Pas de télé pendant une semaine ? Ni de Nintendo DS ? « Mais c’est nul ! s’écrie Chloé, ulcérée par une abomination pareille. C’est quoi cette idée horrible ? » Elle fusille Charlotte du regard, cette femme qui parle de son projet « bizarre », devant sa mère. Mais pourquoi elle fait ça ? L’horrible projet en question consiste à interdire l’accès à tous les écrans pendant une semaine. Il a été mis en œuvre le 12 mai et s’achèvera le 19 mai. Qui dit écran, dit portable, ordinateur, PSP, Nintendo. L’abomination, en effet.

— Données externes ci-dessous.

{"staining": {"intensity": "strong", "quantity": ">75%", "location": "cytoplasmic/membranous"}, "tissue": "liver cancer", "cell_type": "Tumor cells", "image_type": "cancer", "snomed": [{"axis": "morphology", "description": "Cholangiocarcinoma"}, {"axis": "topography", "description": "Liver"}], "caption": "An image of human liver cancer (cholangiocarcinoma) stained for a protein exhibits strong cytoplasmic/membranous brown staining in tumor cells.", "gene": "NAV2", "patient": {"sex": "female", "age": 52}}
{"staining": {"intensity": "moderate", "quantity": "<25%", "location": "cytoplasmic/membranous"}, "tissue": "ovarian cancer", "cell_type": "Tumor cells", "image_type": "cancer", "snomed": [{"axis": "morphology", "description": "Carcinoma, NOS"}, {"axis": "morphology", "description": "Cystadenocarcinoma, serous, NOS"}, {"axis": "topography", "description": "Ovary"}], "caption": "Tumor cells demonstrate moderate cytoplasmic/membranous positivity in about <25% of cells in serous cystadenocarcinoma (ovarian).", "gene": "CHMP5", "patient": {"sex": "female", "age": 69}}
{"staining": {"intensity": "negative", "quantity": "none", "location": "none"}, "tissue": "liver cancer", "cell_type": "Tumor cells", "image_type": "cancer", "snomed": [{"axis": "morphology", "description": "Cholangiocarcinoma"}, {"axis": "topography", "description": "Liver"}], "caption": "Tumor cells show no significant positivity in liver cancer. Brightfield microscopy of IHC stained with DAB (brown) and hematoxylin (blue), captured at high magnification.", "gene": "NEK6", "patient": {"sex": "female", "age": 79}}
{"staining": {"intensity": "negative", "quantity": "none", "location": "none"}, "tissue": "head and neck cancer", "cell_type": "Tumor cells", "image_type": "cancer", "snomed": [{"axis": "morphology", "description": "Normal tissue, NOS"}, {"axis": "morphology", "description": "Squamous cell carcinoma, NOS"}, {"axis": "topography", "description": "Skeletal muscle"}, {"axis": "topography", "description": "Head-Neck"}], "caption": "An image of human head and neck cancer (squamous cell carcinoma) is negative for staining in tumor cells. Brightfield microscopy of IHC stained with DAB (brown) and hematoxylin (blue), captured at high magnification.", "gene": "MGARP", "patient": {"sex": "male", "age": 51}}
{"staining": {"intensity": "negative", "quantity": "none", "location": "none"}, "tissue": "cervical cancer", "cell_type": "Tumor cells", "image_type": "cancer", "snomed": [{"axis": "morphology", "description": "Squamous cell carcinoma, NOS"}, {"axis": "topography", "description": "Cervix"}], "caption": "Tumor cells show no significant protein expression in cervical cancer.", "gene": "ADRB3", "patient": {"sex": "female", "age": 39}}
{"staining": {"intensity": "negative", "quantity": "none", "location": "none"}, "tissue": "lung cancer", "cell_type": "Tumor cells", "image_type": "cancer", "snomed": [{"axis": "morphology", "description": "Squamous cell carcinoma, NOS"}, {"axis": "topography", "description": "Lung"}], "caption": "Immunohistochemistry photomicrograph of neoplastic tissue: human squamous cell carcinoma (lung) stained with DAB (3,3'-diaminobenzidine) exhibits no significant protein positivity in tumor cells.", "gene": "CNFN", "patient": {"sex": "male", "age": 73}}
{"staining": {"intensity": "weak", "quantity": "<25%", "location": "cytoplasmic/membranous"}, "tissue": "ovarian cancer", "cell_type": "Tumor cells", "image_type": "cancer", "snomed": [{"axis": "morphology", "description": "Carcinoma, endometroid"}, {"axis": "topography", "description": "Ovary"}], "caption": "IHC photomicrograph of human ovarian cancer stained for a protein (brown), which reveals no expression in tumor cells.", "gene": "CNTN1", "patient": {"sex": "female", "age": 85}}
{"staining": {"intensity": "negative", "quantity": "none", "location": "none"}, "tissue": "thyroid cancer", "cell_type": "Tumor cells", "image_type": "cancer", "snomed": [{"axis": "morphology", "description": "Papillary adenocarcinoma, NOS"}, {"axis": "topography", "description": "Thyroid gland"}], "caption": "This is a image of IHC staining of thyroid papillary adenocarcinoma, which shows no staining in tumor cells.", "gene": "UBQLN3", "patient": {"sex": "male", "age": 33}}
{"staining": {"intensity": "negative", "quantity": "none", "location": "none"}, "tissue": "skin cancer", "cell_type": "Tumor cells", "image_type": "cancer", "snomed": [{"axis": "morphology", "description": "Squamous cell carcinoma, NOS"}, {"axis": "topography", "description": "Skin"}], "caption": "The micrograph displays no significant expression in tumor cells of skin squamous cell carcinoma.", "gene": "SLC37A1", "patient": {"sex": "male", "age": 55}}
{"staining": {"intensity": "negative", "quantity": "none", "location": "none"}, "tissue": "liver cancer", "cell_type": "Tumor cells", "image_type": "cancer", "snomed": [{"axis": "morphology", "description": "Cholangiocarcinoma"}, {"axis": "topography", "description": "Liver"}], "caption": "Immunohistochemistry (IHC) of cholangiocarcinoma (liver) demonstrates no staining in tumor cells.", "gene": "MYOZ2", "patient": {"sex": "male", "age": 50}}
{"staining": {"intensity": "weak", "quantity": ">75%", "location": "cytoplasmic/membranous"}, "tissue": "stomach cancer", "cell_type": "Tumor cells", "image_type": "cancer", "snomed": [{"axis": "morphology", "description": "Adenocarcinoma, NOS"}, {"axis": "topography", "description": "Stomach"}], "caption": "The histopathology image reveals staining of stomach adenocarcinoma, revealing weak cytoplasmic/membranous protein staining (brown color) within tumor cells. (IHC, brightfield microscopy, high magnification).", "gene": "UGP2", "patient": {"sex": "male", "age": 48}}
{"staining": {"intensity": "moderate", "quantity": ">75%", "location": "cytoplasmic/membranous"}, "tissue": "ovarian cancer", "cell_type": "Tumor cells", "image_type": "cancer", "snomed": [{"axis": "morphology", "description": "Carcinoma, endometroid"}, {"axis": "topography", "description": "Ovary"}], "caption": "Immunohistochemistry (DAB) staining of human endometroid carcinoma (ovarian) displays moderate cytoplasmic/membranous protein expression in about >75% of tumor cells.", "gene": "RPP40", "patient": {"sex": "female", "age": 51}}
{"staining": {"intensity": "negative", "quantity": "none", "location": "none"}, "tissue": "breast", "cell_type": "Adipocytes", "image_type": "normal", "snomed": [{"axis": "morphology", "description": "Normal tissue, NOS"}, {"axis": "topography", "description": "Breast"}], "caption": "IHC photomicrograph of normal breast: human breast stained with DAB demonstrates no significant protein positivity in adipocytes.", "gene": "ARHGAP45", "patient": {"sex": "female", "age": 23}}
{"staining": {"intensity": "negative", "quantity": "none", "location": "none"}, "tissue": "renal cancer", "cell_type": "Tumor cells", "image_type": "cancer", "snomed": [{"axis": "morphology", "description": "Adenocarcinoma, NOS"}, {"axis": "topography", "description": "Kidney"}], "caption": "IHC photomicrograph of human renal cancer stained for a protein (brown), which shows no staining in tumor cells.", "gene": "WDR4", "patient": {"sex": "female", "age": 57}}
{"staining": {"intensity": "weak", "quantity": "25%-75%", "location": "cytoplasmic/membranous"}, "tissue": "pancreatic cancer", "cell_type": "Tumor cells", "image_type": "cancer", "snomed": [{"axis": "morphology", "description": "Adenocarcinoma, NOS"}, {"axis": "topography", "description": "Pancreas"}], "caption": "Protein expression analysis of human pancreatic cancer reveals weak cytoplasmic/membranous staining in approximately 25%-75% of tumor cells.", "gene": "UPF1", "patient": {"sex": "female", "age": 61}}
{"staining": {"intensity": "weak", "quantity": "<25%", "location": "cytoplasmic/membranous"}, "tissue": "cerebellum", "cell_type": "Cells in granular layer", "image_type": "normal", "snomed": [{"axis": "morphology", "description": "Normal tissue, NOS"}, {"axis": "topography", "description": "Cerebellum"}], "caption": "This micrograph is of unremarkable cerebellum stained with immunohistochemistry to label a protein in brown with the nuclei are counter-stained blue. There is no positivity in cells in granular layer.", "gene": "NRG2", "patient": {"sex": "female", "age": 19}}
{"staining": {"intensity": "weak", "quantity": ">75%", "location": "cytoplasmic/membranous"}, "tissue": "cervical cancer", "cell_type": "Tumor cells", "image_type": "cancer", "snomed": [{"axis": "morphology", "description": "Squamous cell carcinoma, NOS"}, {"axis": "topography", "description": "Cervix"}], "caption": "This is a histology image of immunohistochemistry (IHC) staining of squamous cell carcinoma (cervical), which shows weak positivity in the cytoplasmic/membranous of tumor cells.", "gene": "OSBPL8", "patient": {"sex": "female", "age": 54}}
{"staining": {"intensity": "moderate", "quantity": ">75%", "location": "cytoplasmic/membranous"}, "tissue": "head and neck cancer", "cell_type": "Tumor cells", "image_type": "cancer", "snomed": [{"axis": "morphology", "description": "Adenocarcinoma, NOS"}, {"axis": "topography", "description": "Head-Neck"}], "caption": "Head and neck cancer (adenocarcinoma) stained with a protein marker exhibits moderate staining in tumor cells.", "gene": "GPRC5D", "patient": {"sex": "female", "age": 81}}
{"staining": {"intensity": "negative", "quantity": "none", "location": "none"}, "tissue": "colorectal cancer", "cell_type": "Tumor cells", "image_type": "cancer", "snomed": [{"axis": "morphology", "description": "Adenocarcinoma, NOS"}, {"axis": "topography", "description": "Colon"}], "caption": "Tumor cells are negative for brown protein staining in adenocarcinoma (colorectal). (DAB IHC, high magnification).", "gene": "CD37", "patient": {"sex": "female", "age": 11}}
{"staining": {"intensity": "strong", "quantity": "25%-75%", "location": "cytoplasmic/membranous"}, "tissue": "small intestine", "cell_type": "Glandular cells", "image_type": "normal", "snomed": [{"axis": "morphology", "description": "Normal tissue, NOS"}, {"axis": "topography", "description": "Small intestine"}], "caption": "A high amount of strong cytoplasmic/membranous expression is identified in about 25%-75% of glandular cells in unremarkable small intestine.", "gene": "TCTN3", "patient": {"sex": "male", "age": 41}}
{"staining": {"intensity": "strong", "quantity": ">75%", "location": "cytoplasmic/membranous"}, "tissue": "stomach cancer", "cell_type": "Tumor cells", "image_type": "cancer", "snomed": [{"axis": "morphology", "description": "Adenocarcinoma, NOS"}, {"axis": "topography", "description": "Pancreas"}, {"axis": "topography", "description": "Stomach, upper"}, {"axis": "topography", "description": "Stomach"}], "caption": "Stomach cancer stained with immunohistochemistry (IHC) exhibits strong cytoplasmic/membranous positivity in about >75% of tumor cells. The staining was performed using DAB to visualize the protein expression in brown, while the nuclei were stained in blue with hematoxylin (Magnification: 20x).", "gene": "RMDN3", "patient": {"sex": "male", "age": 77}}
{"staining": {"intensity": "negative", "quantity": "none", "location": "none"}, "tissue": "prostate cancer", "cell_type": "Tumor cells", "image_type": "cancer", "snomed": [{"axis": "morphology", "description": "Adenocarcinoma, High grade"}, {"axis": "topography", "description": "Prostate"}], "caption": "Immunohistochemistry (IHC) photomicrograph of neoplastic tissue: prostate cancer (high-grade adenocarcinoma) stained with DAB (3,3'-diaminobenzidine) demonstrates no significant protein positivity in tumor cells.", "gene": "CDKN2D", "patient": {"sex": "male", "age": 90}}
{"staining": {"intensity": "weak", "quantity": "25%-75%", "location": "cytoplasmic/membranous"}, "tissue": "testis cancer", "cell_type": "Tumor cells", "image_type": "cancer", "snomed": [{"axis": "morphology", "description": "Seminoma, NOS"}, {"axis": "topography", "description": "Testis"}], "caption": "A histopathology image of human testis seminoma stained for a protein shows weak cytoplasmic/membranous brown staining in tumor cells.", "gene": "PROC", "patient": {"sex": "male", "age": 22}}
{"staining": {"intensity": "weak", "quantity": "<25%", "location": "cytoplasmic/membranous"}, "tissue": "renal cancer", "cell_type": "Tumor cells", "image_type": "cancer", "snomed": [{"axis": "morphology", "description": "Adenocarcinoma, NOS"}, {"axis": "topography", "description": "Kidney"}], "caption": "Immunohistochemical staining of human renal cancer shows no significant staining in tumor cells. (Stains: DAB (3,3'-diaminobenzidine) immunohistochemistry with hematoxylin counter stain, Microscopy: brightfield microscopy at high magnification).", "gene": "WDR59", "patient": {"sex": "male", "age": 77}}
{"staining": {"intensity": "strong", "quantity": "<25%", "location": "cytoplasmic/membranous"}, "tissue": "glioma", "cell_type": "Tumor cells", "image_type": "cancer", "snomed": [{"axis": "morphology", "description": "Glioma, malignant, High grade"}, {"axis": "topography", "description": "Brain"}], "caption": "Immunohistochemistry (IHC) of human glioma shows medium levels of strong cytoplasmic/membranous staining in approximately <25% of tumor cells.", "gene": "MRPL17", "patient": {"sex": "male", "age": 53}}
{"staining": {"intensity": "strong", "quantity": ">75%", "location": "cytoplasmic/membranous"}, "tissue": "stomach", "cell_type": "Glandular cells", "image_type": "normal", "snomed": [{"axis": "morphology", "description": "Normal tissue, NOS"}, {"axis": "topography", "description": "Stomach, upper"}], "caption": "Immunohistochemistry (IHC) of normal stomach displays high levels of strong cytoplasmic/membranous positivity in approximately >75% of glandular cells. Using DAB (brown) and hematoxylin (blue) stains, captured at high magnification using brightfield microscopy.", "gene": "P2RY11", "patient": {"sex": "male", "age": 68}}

Selon Chloé, collégienne de 11 ans à qui on propose de s’associer à cette démarche, « on nage en plein délire ». « Quoi, une semaine sans ma DS, c’est n’importe quoi ça, moi il faut que je joue tous les jours. » Sa maman lui rétorque que de toute façon si elle lui dit ceinture, « elle n’aura pas le choix ». Chloé se renferme dans sa coquille, ne dit plus un mot. Il est évident qu’elle est victime d’une terrible injustice puisque normalement « c’est que quand je suis punie que j’ai pas le droit de jouer, et là j’ai rien fait, moi ». Evidemment, pour elle, c’est arbitraire.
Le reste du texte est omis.